It was almost two years ago that the Glasgow-based professional photographer Kieran Dodds published an extraordinary piece in our own 60 North Magazine entitled The Power of iPhone Photography. In it he described and illustrated a three-week trip to Shetland during which he used his ‘pro’ cameras only to ‘sketch out what I thought I was seeing’, but would ‘unthinkingly, take out my iPhone and inevitably end up with the best picture’. The results, all taken on a now-obsolete iPhone 6, are wonderful.
Kieran was armed, it should be said, not just with the eye of an award-winning pro snapper, but a camper van, which, as he puts it, ‘forces you to see the landscape with fresh eyes’. And he adds ‘There is something in the simplicity of function of a phone that allows the photographer to look.
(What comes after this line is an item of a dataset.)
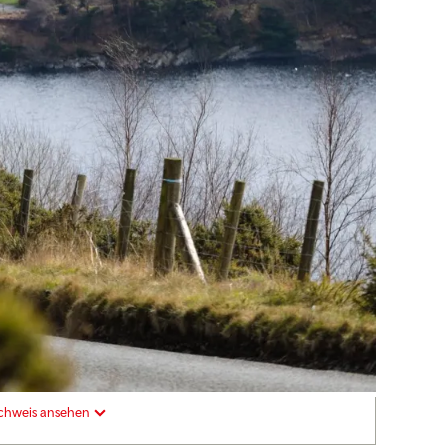
chweis ansehen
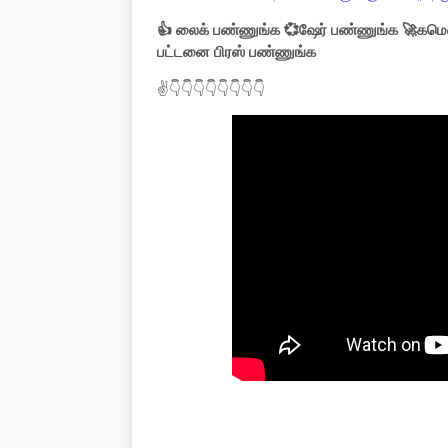
👍 லைக் பண்ணுங்க 💞ஷேர் பண்ணுங்க 🚀கமெண
பட்டனை பிரஸ் பண்ணுங்க
✌👇👇👇👇👇👇👇👇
That’s the difference. We stop fiddling with our buttons on the back and we look.’
Now, I have to admit to being an unregenerate gadgeteer. From early-adoption of portable ‘tablet’ computers (I went from a Tandy 102 through a Psion Organiser to a complete Apple Newton leather-encased outfit at one point in the early 1990s) to obsessing over mobile phones (Motorola DynaTac ’brick’? Had one of those), I remain fascinated by...stuff. And don’t even get me started on hi-fi equipment.